Quant aux Oblats, qu'il ne faut pas confondre avec les familiers, ils ont des droits et des devoirs bien définis dans le Statut des Oblats. À part cela, la façon dont ils peuvent participer à la vie de la communauté dépend largement des coutumes locales et des situations particulières à chacun.
ST 6.C
Les
frères venant d'autres monastères de l'Ordre de façon prolongée participent
à la vie de la communauté, sauf pour ce qui relève du chapitre conventuel.

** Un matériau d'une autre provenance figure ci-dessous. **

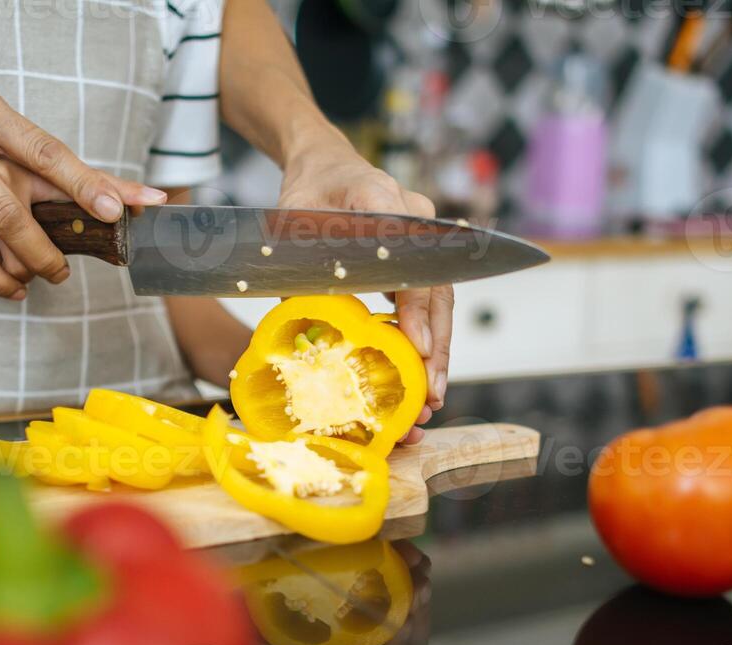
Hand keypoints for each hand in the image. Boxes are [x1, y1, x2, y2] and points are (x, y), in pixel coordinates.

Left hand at [278, 135, 452, 444]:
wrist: (323, 164)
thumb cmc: (306, 192)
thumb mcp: (292, 224)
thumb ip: (303, 268)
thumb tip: (313, 327)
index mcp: (384, 200)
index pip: (411, 262)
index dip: (416, 308)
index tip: (418, 348)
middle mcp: (416, 219)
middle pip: (437, 288)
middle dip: (437, 344)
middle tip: (433, 391)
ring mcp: (424, 238)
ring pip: (439, 298)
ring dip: (437, 347)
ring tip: (433, 393)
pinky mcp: (420, 255)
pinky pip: (429, 297)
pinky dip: (426, 334)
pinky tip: (423, 370)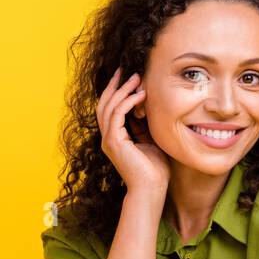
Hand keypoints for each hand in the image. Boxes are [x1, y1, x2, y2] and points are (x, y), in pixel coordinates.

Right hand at [97, 66, 169, 195]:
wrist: (151, 189)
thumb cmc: (154, 170)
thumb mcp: (150, 142)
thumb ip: (144, 126)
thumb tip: (146, 108)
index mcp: (114, 138)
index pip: (110, 109)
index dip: (116, 92)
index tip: (127, 77)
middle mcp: (108, 138)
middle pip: (104, 104)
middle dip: (114, 85)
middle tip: (125, 70)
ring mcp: (109, 140)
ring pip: (109, 106)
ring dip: (123, 90)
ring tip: (136, 78)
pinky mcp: (114, 142)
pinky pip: (117, 114)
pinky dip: (128, 102)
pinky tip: (140, 95)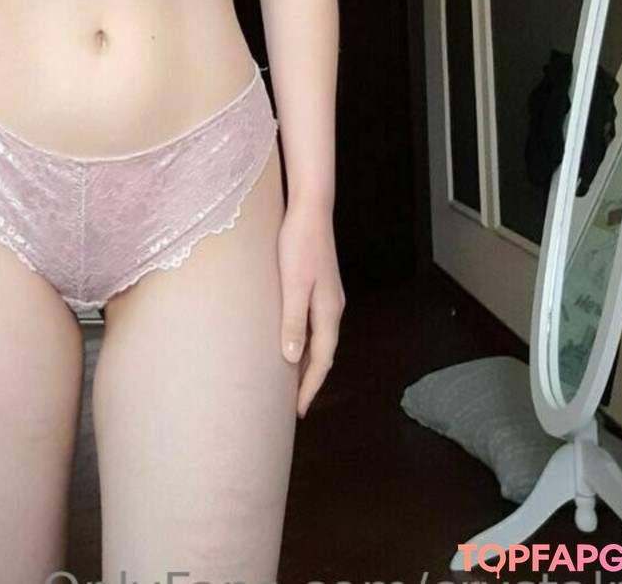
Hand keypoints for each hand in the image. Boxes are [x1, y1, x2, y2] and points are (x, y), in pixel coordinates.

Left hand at [277, 203, 344, 417]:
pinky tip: (290, 340)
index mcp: (329, 311)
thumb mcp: (293, 285)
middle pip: (324, 353)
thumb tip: (291, 359)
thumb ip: (293, 321)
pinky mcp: (318, 285)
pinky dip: (304, 341)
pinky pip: (314, 324)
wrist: (310, 209)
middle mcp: (332, 307)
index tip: (297, 411)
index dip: (310, 387)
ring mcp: (327, 296)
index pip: (322, 360)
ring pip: (319, 339)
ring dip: (306, 361)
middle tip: (292, 404)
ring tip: (289, 380)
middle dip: (310, 380)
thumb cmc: (299, 244)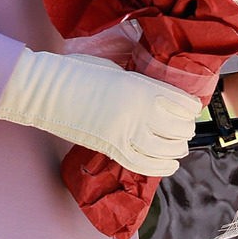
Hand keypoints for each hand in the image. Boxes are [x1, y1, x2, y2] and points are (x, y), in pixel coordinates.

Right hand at [0, 47, 201, 175]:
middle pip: (176, 129)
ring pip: (163, 150)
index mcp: (140, 88)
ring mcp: (123, 134)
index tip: (193, 107)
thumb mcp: (117, 70)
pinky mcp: (110, 149)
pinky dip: (160, 168)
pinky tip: (169, 166)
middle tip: (187, 127)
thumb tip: (159, 95)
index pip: (180, 103)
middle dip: (185, 130)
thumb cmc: (78, 72)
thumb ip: (140, 84)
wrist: (45, 90)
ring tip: (180, 147)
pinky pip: (142, 164)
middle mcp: (137, 114)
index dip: (191, 107)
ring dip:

Enfin, le Statut 6c mentionne la situation des frères venus d'autres monastères de l'Ordre et vivant de façon prolongée au sein de la communauté, sans nécessairement avoir l'intention de s'y fixer. Ils peuvent être venus pour aider la communauté, ou pour recevoir une formation, ou pour diverses autres raisons personnelles, comme, p. e. l'impossibilité de retourner dans leur pays à cause de situations politiques ou militaires. Ils ne font évidemment pas partie du chapitre conventuel, mais, à part les actes juridiques -- somme toute rares -- du chapitre conventuel, ils participent pleinement à la vie de la communauté.
ST
6.D
Chaque communauté
peut définir, avec prudence, devant la loi civile de sa contrée son statut
et sa composition.
Lors du dernier Chapitre Général (Rome
2002) nous avons ajouté un dernier Statut indiquant que chaque communauté
peut définir différemment son statut et sa composition devant la loi civile
de sa contrée. Cela était rendu nécessaire
du fait que, dans certains lieux, la formulation de nos Constitutions pouvait
conduire à nier à certains des membres de nos communautés (postulants et religieux
venant d'autres communautés, par exemple, certains droits civils).
Nous aborderons la prochaine fois le premier chapitre de cette première partie, qui traitera des divers aspects de la forme cistercienne de vie monastique, ou de la conversatio cistercienne.